В костёле, где мы стояли, из уст в уста передавали друг другу: кардинал умер.
Когда я это услышал, зазвучало оно в моих ушах, как приговор, выданный мне. Никогда более удобного для бегства случая не могло бы мне подвернуться, как в то время, как все, занятые приготовлением к погребению, и как бы оглушённые великим горем, не имели времени обращать на меня внимание.
Упав перед большим алтарём на колени, горячо помолившись Богу и поплакав над своей судьбой, я выскользнул из костёла через ризницу и пошёл прямо к избе, которую мы занимали втроём.
Тут, набросив на себя только одну епанчу, не взяв другой одежды, потому что боялся обременять себя, среди замешательства и шума, какой возник во дворе, потому что уже стали набиваться люди, услышав, что били в погребальные колокола, я выскользнул на улицу и, сам вовсе не ведая, куда иду, пустился в город. Не скоро я остыл настолько, что смог собраться с мыслями.
Пешком побег казался мне ещё более трудным, чем если бы я имел коня, но для него нужны были какие-нибудь сёдла и уздечки, а потом кормить его также по дороге. Я охотно бы достал втихаря, чтобы моего скарба не показывать, одну или две штуки золота и решился на покупку коня, но цены его не знал, не ведал, где его найти.
Когда я так поспешно шёл по улице, мне навязался мещанин, человек пожилой, с палкой, с вопросом, не в замок ли я иду.
Я отвечал утвердительно.
— Правда, что кардинал умер? — воскликнул он, приступая ко мне.

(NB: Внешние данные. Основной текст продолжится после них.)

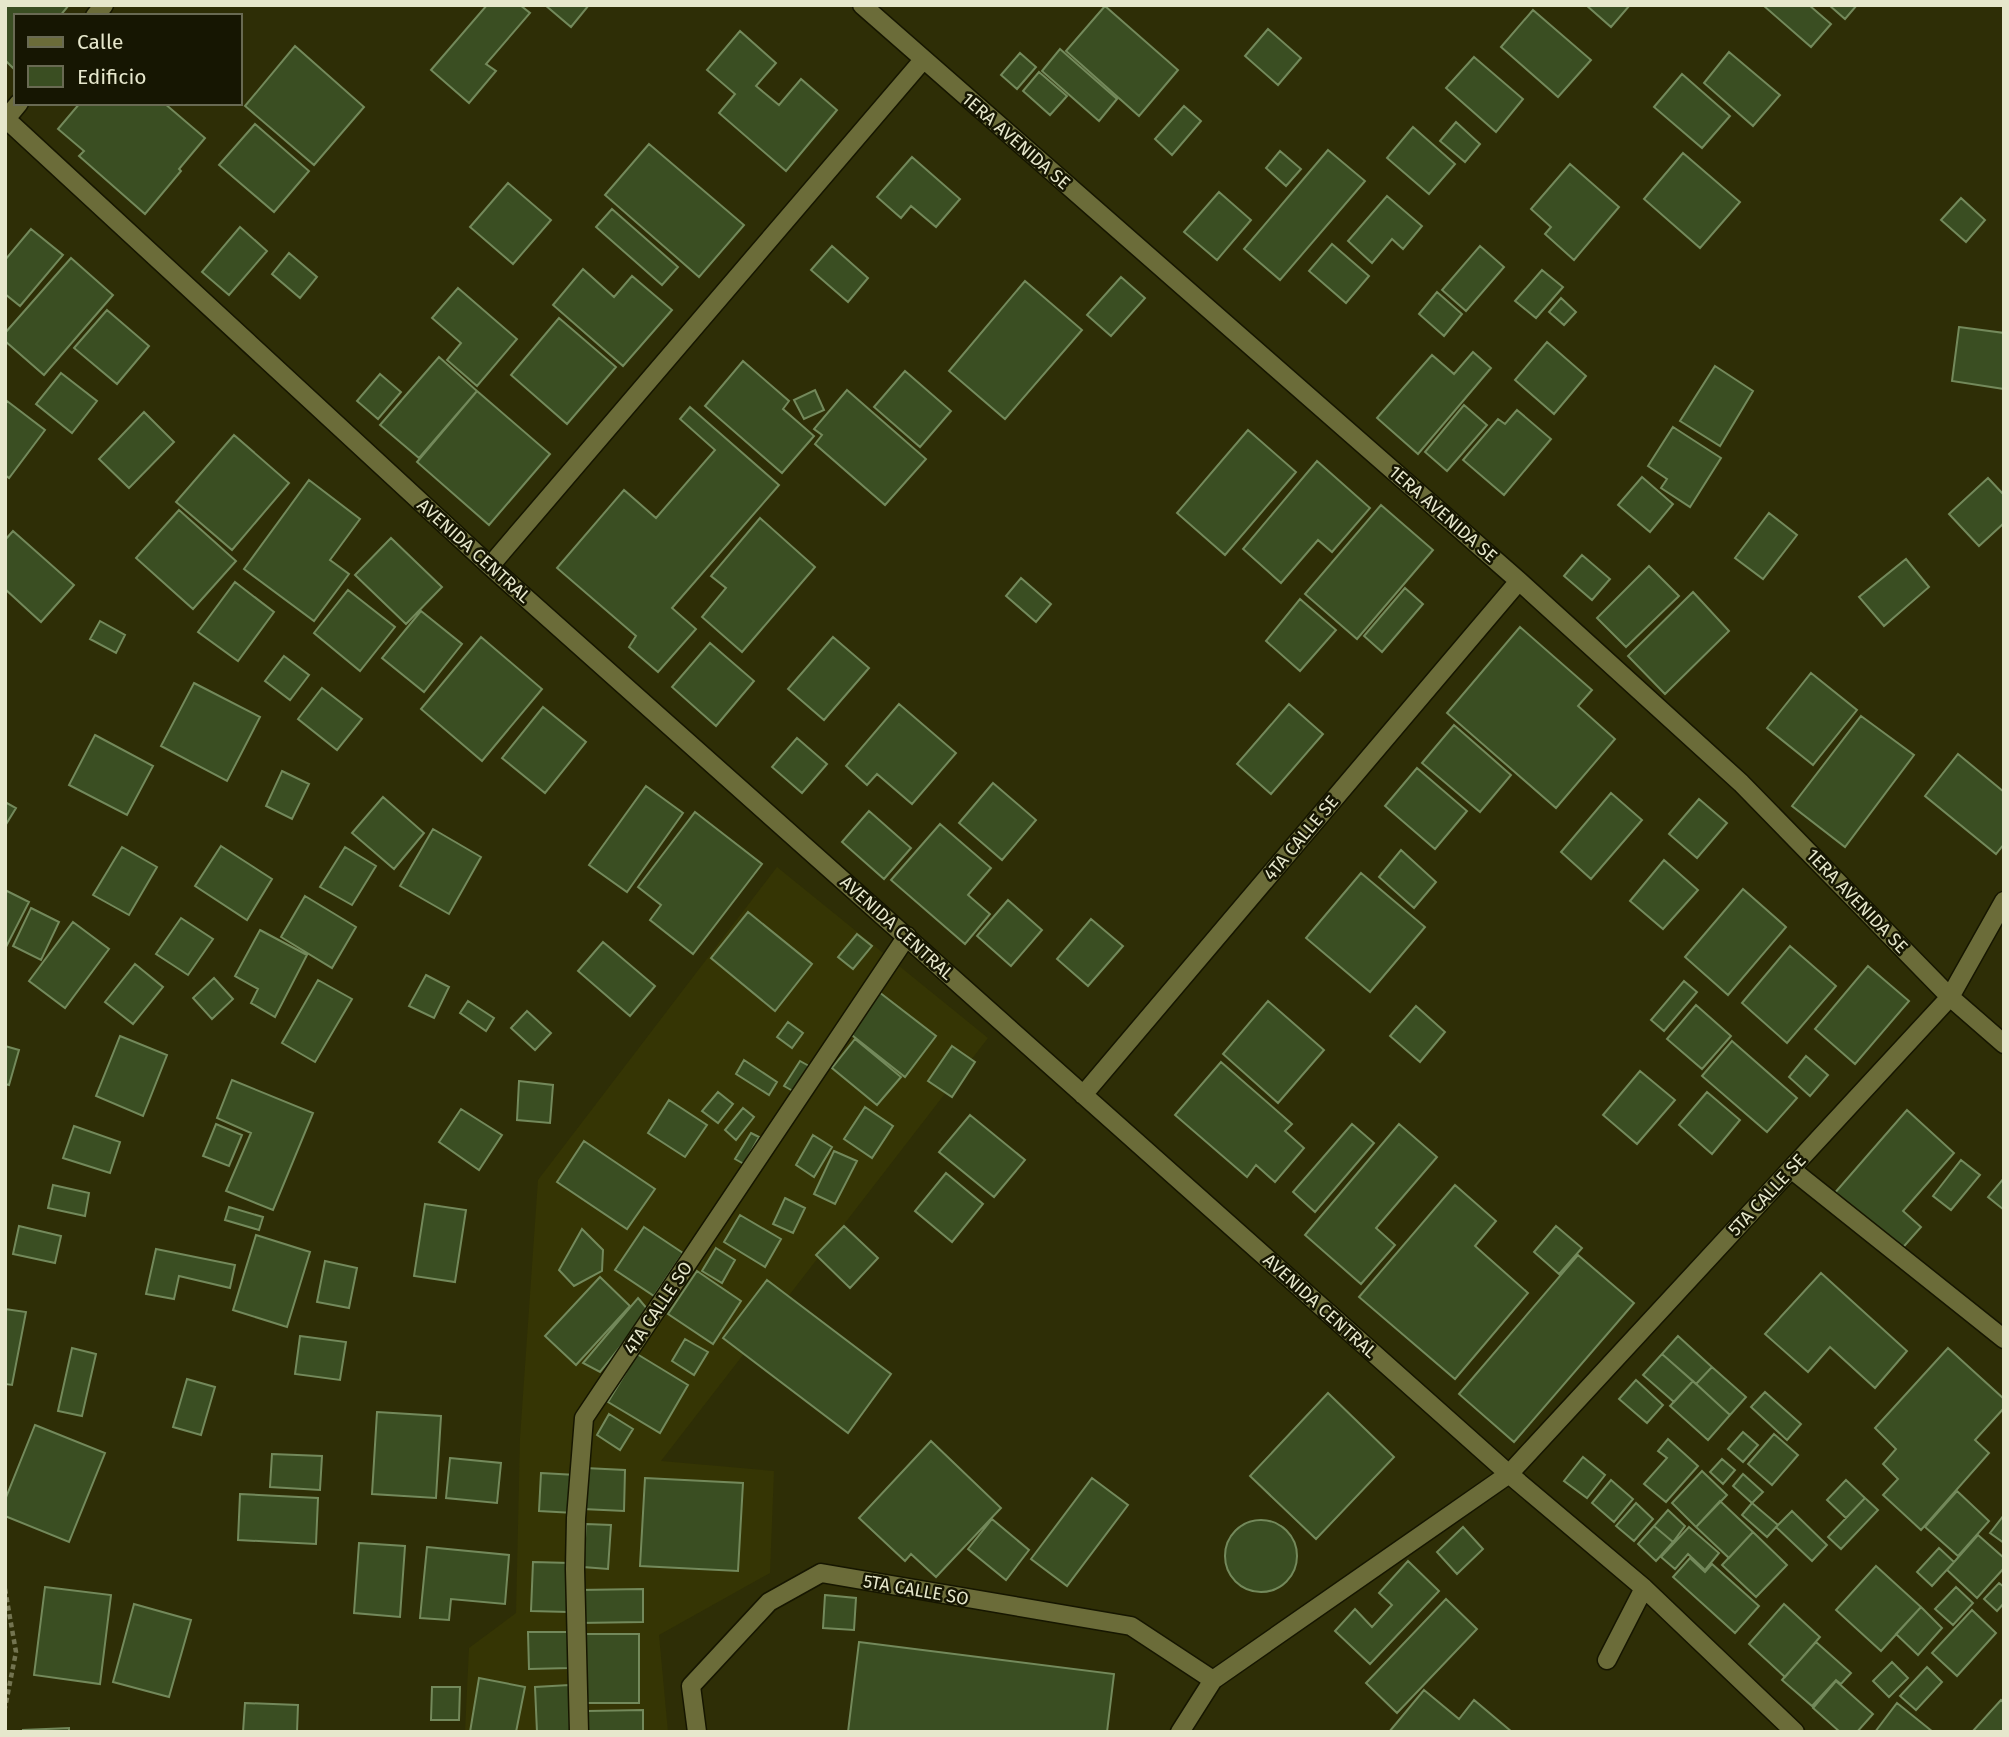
<svg xmlns="http://www.w3.org/2000/svg" width="2009" height="1737" viewBox="0 0 2009 1737" font-family="'Fira Sans',sans-serif">
<style>
.built{fill:#353504}
.building{fill:#3a4e22;stroke:#73895b;stroke-width:2}
.lines{fill:none;stroke-linecap:round;stroke-linejoin:round}
.minor-casing{stroke:#161600;stroke-width:21}
.path{stroke:#737450;stroke-width:4.5;stroke-dasharray:5 3.5;stroke-linecap:butt}
.minor{stroke:#6b6c39;stroke-width:18}
.labels{text-anchor:middle;dominant-baseline:central;stroke-width:5;stroke-linejoin:round;paint-order:stroke}
.street-label{font-size:18px;fill:#e6e7cc;stroke:#161602}
</style>
<rect width="100%" height="100%" fill="#2e2e06"/>
<path class="built" d="M777,867l211,171 -327,423 113,10 -4,102 -111,62 9,97h-203l4,-84 47,-35 4,-175 18,-258z"/>
<path class="building" d="M5,5h64l-9,11h-44v49l-3,3 -8,-8z
M487,5h33l10,8 -44,51 10,7 -27,32 -38,-33z
M545,5h44l-18,22z
M1586,5h44l-19,22z
M1809,5l22,19 -20,23 -47,-41z
M1829,5h28l-12,14z
M1105,6l73,64 -39,46 -73,-65z
M1533,10l58,50 -33,37 -57,-50z
M1268,29l33,29 -23,27 -33,-29z
M740,31l36,32 -20,23 23,19 22,-26 36,31 -51,61 -67,-58 16,-19 -28,-24z
M295,46l69,61 -50,58 -69,-59z
M1060,49l57,50 -18,22 -57,-50z
M1729,52l51,43 -27,31 -49,-43z
M1020,53l16,14 -19,22 -16,-14z
M1474,57l49,42 -27,33 -50,-44z
M1039,72l28,24 -17,19 -27,-24z
M1682,74l48,42 -28,32 -48,-41z
M80,103h84l41,35 -26,31 2,2 -36,43 -66,-58 5,-5 -26,-22z
M1184,106l17,15 -29,34 -17,-16z
M1456,122l24,22 -15,18 -25,-21z
M255,124l54,47 -35,41 -55,-47z
M1413,127l42,37 -26,30 -42,-36z
M649,144l95,81 -45,52 -94,-82z
M1328,150l37,31 -85,99 -36,-31z
M1280,151l21,18 -15,17 -20,-18z
M1683,153l57,49 -40,46 -56,-49z
M912,157l48,42 -24,28 -25,-21 -10,12 -24,-21z
M1570,164l49,43 -45,53 -29,-26 6,-7 -20,-18z
M508,183l43,37 -38,44 -43,-37z
M1219,192l32,28 -34,40 -33,-28z
M1387,196l35,30 -19,23 -11,-10 -20,24 -24,-22z
M1961,198l24,22 -19,22 -25,-22z
M612,209l66,58 -16,18 -66,-58z
M240,227l27,24 -38,44 -27,-23z
M31,229l32,26 -43,51 -15,-12v-34z
M1332,244l37,32 -23,27 -37,-32z
M832,246l36,32 -20,24 -37,-32z
M1480,246l24,21 -38,44 -24,-21z
M289,253l28,24 -17,21 -28,-24z
M71,258l42,37 -69,80 -39,-34v-8z
M583,269l31,28 18,-21 40,34 -49,56 -70,-61z
M1542,270l21,17 -27,31 -21,-17z
M1121,277l24,21 -34,38 -24,-21z
M1025,281l57,49 -77,89 -56,-48z
M458,288l59,51 -40,47 -30,-26 14,-17 -29,-25z
M1437,292l25,22 -18,22 -25,-22z
M1561,298l15,14 -12,13 -15,-13z
M107,310l42,36 -32,38 -43,-36z
M559,318l57,49 -49,57 -56,-49z
M1959,327l45,6v56l-52,-8z
M1547,342l39,34 -32,38 -39,-34z
M1473,352l18,16 -73,86 -41,-36 55,-63 22,19z
M439,357l38,34 -58,67 -39,-33z
M743,361l46,40 -6,8 31,27 -32,37 -77,-67z
M1715,366l38,25 -33,55 -40,-25z
M905,371l46,40 -31,36 -46,-40z
M61,373l36,28 -25,32 -36,-29z
M380,374l21,18 -23,27 -21,-18z
M815,390l9,20 -20,9 -10,-19z
M847,390l79,69 -41,46 -70,-61 7,-9 -8,-6z
M477,391l73,63 -61,71 -72,-63z
M7,401l38,29 -36,48 -4,-3v-71z
M1464,405l23,20 -40,46 -22,-19z
M690,407l89,78 -107,123 24,21 -38,43 -29,-25 7,-11 -79,-68 67,-78 32,28 59,-68 -35,-31z
M1517,410l34,29 -47,56 -41,-35 35,-41 7,5z
M144,412l30,30 -45,46 -30,-29z
M1673,427l48,31 -31,49 -29,-19 6,-9 -19,-13z
M1248,430l48,42 -71,83 -48,-42z
M234,435l55,48 -57,67 -56,-48z
M1317,461l53,47 -38,44 -14,-12 -37,43 -38,-34z
M1642,477l31,27 -23,28 -32,-27z
M1988,478l16,17v28l-25,23 -30,-32z
M309,480l51,39 -30,41 19,14 -35,47 -70,-52z
M1381,505l52,45 -76,89 -52,-45z
M179,510l57,51 -43,48 -57,-51z
M1769,513l28,22 -34,44 -28,-21z
M760,518l55,49 -73,85 -40,-35 24,-29 -15,-12z
M13,531l61,54 -33,37 -36,-33v-49z
M391,538l51,49 -36,37 -51,-49z
M1582,555l28,24 -18,21 -28,-24z
M1906,559l23,28 -45,39 -25,-29z
M1649,566l30,30 -53,51 -29,-29z
M1021,578l30,26 -15,18 -30,-26z
M235,582l39,30 -36,49 -40,-29z
M1405,588l18,16 -41,48 -18,-16z
M348,590l47,37 -35,44 -46,-38z
M1693,592l36,39 -64,63 -37,-38z
M1300,599l36,31 -36,41 -34,-30z
M421,611l41,33 -38,48 -42,-34z
M100,621l25,14 -9,18 -26,-14z
M1520,627l72,63 -14,16 37,33 -59,69 -109,-95z
M481,637l61,52 -60,72 -61,-52z
M833,637l36,31 -45,52 -36,-31z
M710,643l44,38 -38,45 -44,-39z
M284,656l25,19 -19,25 -25,-19z
M1811,673l46,37 -44,55 -46,-37z
M194,683l66,34 -33,64 -66,-35z
M322,688l40,31 -25,31 -39,-31z
M899,704l57,49 -44,51 -35,-30 -10,11 -21,-19z
M1289,704l34,30 -52,60 -34,-30z
M543,707l43,35 -41,51 -43,-35z
M1861,716l53,39 -69,92 -53,-41z
M1454,725l57,50 -31,37 -58,-49z
M95,735l58,31 -26,49 -58,-30z
M797,738l30,26 -25,29 -30,-26z
M1958,754l46,38v52l-8,10 -71,-58z
M1417,768l50,43 -32,38 -50,-43z
M282,771l27,13 -17,35 -26,-13z
M993,783l43,37 -34,40 -43,-37z
M646,786l37,27 -56,79 -38,-27z
M1611,793l31,27 -51,59 -30,-27z
M383,797l41,36 -30,36 -42,-36z
M1699,799l28,24 -30,35 -28,-24z
M5,802l11,6 -11,18z
M869,811l42,37 -27,31 -42,-37z
M695,812l67,52 -69,90 -43,-34 11,-15 -23,-18z
M940,824l51,44 -23,27 22,19 -25,30 -74,-64z
M433,829l48,28 -32,57 -49,-28z
M221,846l51,33 -25,41 -52,-34z
M122,847l35,20 -28,48 -36,-20z
M345,847l31,19 -24,39 -32,-18z
M1401,850l35,32 -22,26 -35,-31z
M1664,860l34,30 -35,39 -33,-28z
M1361,873l64,54 -55,65 -64,-54z
M1743,889l43,38 -58,68 -43,-38z
M5,890l24,12 -24,47z
M305,896l51,31 -24,41 -51,-31z
M1008,900l34,30 -31,36 -34,-30z
M31,908l28,14 -18,38 -28,-14z
M748,912l64,52 -37,47 -64,-53z
M181,918l32,21 -25,36 -32,-21z
M1091,919l32,27 -35,40 -31,-27z
M73,922l36,27 -44,59 -36,-27z
M260,930l47,25 -32,62 -24,-14 7,-14 -23,-13z
M857,934l15,12 -19,23 -15,-12z
M603,942l52,44 -25,30 -52,-45z
M1790,946l46,40 -49,57 -45,-40z
M135,964l28,23 -30,37 -28,-22z
M1868,966l41,35 -54,63 -40,-35z
M426,975l23,12 -15,31 -25,-12z
M214,978l19,21 -21,20 -19,-21z
M318,980l34,19 -37,63 -33,-19z
M1684,981l13,11 -33,39 -13,-11z
M879,992l57,44 -31,41 -57,-45z
M468,1001l26,17 -8,13 -26,-18z
M1268,1001l56,49 -46,53 -55,-49z
M1696,1005l35,31 -29,33 -35,-30z
M1416,1006l29,26 -25,30 -30,-26z
M527,1011l24,22 -16,17 -24,-22z
M788,1022l15,11 -11,15 -15,-11z
M120,1036l47,19 -24,61 -47,-20z
M855,1039l46,38 -24,28 -45,-37z
M1732,1041l65,57 -30,34 -65,-56z
M5,1046l14,4 -10,35 -4,-1z
M952,1046l23,16 -23,35 -24,-16z
M1806,1056l22,19 -18,21 -21,-19z
M744,1060l33,22 -8,13 -33,-21z
M800,1061l9,5 -16,25 -9,-5z
M1221,1062l71,62 -7,7 19,17 -29,34 -19,-17 -9,12 -72,-62z
M1640,1071l35,29 -38,44 -34,-29z
M232,1080l81,33 -40,97 -47,-19 25,-58 -34,-15z
M519,1081l34,4 -3,38 -33,-3z
M718,1092l15,12 -15,19 -16,-12z
M1707,1092l33,28 -28,34 -33,-29z
M669,1100l38,25 -22,32 -37,-24z
M865,1107l28,19 -21,32 -28,-19z
M743,1108l11,9 -18,23 -11,-10z
M461,1109l41,26 -23,35 -40,-28z
M1907,1110l47,43 -51,58 18,16 -23,26 -65,-58z
M970,1115l55,45 -31,37 -55,-45z
M216,1124l26,11 -13,31 -26,-10z
M1352,1124l22,19 -59,69 -22,-20z
M1399,1124l38,33 -61,71 19,17 -34,39 -56,-49z
M74,1126l46,16 -10,31 -47,-15z
M751,1133l8,4 -15,27 -9,-5z
M813,1135l19,12 -18,30 -18,-12z
M584,1141l71,48 -28,40 -70,-47z
M834,1151l23,10 -22,43 -21,-10z
M1961,1160l19,15 -29,35 -18,-14z
M946,1173l37,31 -31,38 -37,-31z
M2004,1178v32l-16,-13z
M53,1185l36,8 -4,23 -37,-8z
M1455,1185l41,36 -21,25 53,47 -73,86 -96,-82z
M785,1198l20,10 -12,25 -20,-9z
M425,1204l41,6 -11,72 -41,-6z
M229,1207l34,10 -4,13 -34,-10z
M740,1215l41,24 -16,28 -41,-25z
M19,1226l42,10 -6,27 -42,-9z
M844,1226l34,32 -28,30 -34,-33z
M1556,1226l26,22 -23,26 -25,-22z
M644,1227l39,26 -29,43 -39,-26z
M582,1229l21,21 -1,21 -28,15 -15,-16z
M256,1235l54,17 -23,75 -54,-17z
M716,1248l19,12 -13,23 -20,-12z
M156,1249l79,16 -5,23 -51,-12 -5,23 -28,-5z
M1578,1255l56,48 -120,139 -55,-48z
M325,1261l32,7 -8,40 -32,-6z
M697,1271l44,30 -28,43 -45,-30z
M1821,1273l86,78 -32,37 -45,-41 -22,25 -43,-38z
M600,1277l30,29 -54,59 -31,-29z
M767,1280l124,94 -43,59 -125,-95z
M638,1298l11,13 -49,61 -17,-9z
M5,1309l21,3 -14,73 -7,-1z
M300,1336l46,6 -6,38 -45,-6z
M1678,1336l34,31 -16,17 -34,-30z
M685,1339l23,13 -14,23 -22,-14z
M72,1348l24,6 -14,62 -24,-5z
M1948,1348l56,51v9l-29,32 14,13 -68,77 -38,-35 15,-16 -15,-15 13,-15 -21,-21z
M637,1354l51,31 -28,48 -52,-31z
M1662,1354l31,27 -19,21 -31,-27z
M1712,1367l34,30 -16,18 -34,-31z
M187,1379l28,8 -14,48 -28,-8z
M1636,1380l27,25 -16,18 -28,-24z
M1693,1381l37,34 -22,25 -38,-34z
M1765,1392l36,32 -14,16 -36,-33z
M1328,1393l66,64 -78,82 -66,-63z
M377,1412l64,4 -5,82 -64,-4z
M609,1414l24,15 -13,21 -23,-15z
M35,1425l70,28 -36,89 -64,-26v-16z
M1743,1432l15,13 -15,17 -15,-13z
M1774,1434l24,21 -26,30 -24,-21z
M1668,1439l30,27 -32,36 -22,-18 23,-26 -9,-7z
M931,1441l70,67 -65,69 -25,-23 -6,7 -46,-43z
M272,1454l50,2 -2,34 -50,-3z
M1583,1457l22,18 -18,23 -23,-17z
M450,1458l51,5 -4,40 -51,-5z
M1722,1459l13,11 -12,14 -13,-12z
M585,1468l40,2 -1,41 -41,-2z
M1702,1471l25,24 -31,32 -24,-24z
M541,1473l35,2 -2,38 -35,-2z
M1743,1474l20,18 -11,11 -19,-17z
M645,1478l98,5 -5,88 -98,-5z
M1092,1478l36,27 -61,81 -36,-27z
M1611,1480l22,19 -19,23 -22,-19z
M1846,1480l19,18 -19,20 -19,-18z
M1957,1491l32,30 -31,35 -33,-29z
M240,1494l78,4 -2,46 -78,-4z
M1865,1498l13,12 -37,39 -13,-12z
M1720,1501l33,31 -24,26 -33,-31z
M1636,1503l17,16 -19,22 -18,-15z
M1752,1503l26,22 -11,12 -25,-22z
M1668,1510l17,16 -12,16 -19,-16z
M1792,1511l35,34 -15,16 -36,-34z
M2004,1515v28l-14,-10z
M992,1519l37,31 -23,30 -38,-31z
M1225 1556a36 36 0 1 1 72 0a36 36 0 1 1-72 0Z
M586,1524l25,1 -3,44 -25,-2z
M1654,1526l19,16 -17,19 -18,-17z
M1463,1527l20,22 -26,25 -20,-22z
M1689,1527l30,26 -14,17 -17,-16 -13,15 -14,-12z
M1753,1532l34,33 -31,32 -34,-32z
M1978,1535l26,23v10l-27,30 -30,-28z
M359,1543l46,3 -5,71 -46,-4z
M427,1547l82,8 -4,49 -54,-5 -2,21 -29,-2z
M1939,1548l15,14 -22,24 -15,-14z
M1690,1558l15,14 7,-8 47,42 -24,27 -62,-56z
M1408,1561l31,30 -69,73 -35,-33 20,-22 17,18 20,-22 -13,-12z
M533,1562l37,1 -2,49 -37,-1z
M1876,1566l45,41 -40,44 -45,-41z
M1999,1583l5,4v16l-7,8 -13,-12z
M45,1587l66,8 -11,89 -66,-9z
M1956,1587l17,16 -20,22 -18,-16z
M643,1589v33l-64,1 -1,-33z
M825,1595l31,3 -2,32 -31,-2z
M1446,1599l31,30 -80,84 -31,-30z
M134,1604l57,16 -22,77 -56,-15z
M1784,1604l36,33 -35,40 -36,-33z
M1921,1607l21,21 -24,27 -22,-21z
M1972,1610l24,23 -39,43 -25,-23z
M528,1632h41l1,36 -41,1z
M582,1634h57v69h-56z
M859,1642l255,32 -7,58h-259z
M1816,1642l35,31 -10,11 -5,-4 -24,26 -30,-26z
M1892,1662l16,16 -19,19 -16,-16z
M1927,1667l15,15 -26,28 -16,-14z
M479,1678l46,9 -9,45h-46z
M1836,1681l37,33 -16,18h-17l-27,-24z
M569,1685l1,47h-33l-2,-45z
M432,1687h28l-1,33h-28z
M1424,1690l35,29 15,-19 38,32h-123z
M2001,1700l3,3v29h-32z
M245,1703l53,2 -1,27h-54z
M1897,1703l36,29h-58z
M643,1710v22h-55v-21z
M69,1728v4h-46v-2z"/>
<g class="lines">
<g class="minor-casing">
<path id="minor" d="M862,5l657,576 222,202 209,214 54,47
M95,16l9,-11
M5,118l485,448 1019,908 135,114 151,144
M5,120l14,-17
M490,566l433,-506
M1083,1095l436,-514
M1791,1169l213,170
M1607,1660l37,-72
M579,1732l-4,-163 1,-51 8,-100 323,-482
M697,1732l-6,-46 78,-84 52,-29 310,53 82,54
M1180,1732l33,-52 296,-206 441,-477 54,-96"/>
</g>
<path class="path" d="M5,1589l11,63 -11,56"/>
<use href="#minor" class="minor"/>
</g>
<g class="labels">
<g class="street-label">
<text transform="translate(1016 141) rotate(41)">1ERA AVENIDA SE</text>
<text transform="translate(1443 514) rotate(41)">1ERA AVENIDA SE</text>
<text transform="translate(474 551) rotate(42)">AVENIDA CENTRAL</text>
<text transform="translate(1301 838) rotate(-50)">4TA CALLE SE</text>
<text transform="translate(1857 901) rotate(46)">1ERA AVENIDA SE</text>
<text transform="translate(897 928) rotate(42)">AVENIDA CENTRAL</text>
<text transform="translate(1767 1195) rotate(-47)">5TA CALLE SE</text>
<text transform="translate(1320 1306) rotate(42)">AVENIDA CENTRAL</text>
<text transform="translate(658 1308) rotate(-56)">4TA CALLE SO</text>
<text transform="translate(916 1590) rotate(10)">5TA CALLE SO</text>
</g>
</g>
<rect width="2009" height="1737" fill="none" stroke="#e6e7cc" stroke-width="14"/>
<rect x="14" y="14" width="228" height="91" fill="#161602" stroke="#696a53" stroke-width="2"/>
<rect x="28" y="37" width="35" height="10" fill="#6b6c39" stroke="#696a53" stroke-width="2"/>
<text x="77" y="49" font-size="21" fill="#e6e7cc">Calle</text>
<rect x="28" y="66" width="35" height="21" fill="#3a4e22" stroke="#696a53" stroke-width="2"/>
<text x="77" y="84" font-size="21" fill="#e6e7cc">Edificio</text>
</svg>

Мне блеснула какая-то мысль и я быстро ответил:
— Да, и я как раз послан в Краков с этой ведомостью, но ни коней, ни подвода мне не дали, и искать их должен. За нанятую подводу я бы заплатил, но мне её нужно очень спешно…
Старик обернулся и, кивнув мне, сказал:
— Пойдём со мной.
Так, отважившись на ложь, дальше я уже пробивался ею, не обращая внимания на то, что, если бы я даже достал подводу до Кракова, на большом тракте меня легко могут схватить. Но моя глупая голова закружилась.
Свернув в другую улочку, мещанин привёл меня к усадебке, громко крича во дворе:
— Хромой! Хромой!
Из конюшни на этот голос вышел маленький человек, с коротко остриженной головой, хромая на одну ногу. Лицо имел пятнистое, недоброе, глаза — неспокойные и отвисшую губу, которая делала его ужасно отвратительным.
Мой мещанин начал говорить о подводе, а я только одно повторять. Я ссылался на то, что сразу нужно было сообщить о смерти епископа.
Хромой тем временем хвалил своих коней, и сказал, что на них без отдыха готов по самой плохой дороге пять миль сделать.
— На тракте, — сказал он, — земля сырая, я не дурак, чтобы по нему ехать. Мы двинемся малыми тропками, которые я знаю, где ещё держится заморозок и дорога твёрдая. Не заметите, как мигом мы будем в Кракове.
Дошло до торга, а я цены на подводы вовсе не знал. Попробовал только её снизить. Мой мещанин вмешался, как посредник, я согласился на то, что он решил, а затем приказал запрягать.
Я имел несколько белых грошей, которых дал задаток. Сразу выкатили повозку и Хромой взялся её смазывать, а я под предлогом, что был измучен ночным бдением, постелив себе сена, бросился на повозку, покрылся епанчой… и ждал уже, что Бог даст.
Затем мой хромой вывел пару коней и, чуть подождав, мы двинулись.
Когда я очутился в поле, на тракте, почти один, на Божьей милости, я не знал, радоваться ли, тревожиться или отчаиваться. Хромой погонял, я, хоть лежал, сон меня вовсе не брал. Поначалу нас объезжали возы, люди, всадники, а, так как в голове я имел погоню и жестокий страх, я прижимался к телеге, чтобы меня как можно меньше было видно.
Это был напрасный страх, потому что, как я узнал позже, моего побега не заметили вплоть до поздней ночи, когда и богослужение закончилось, и постный ужин, на котором меня не было.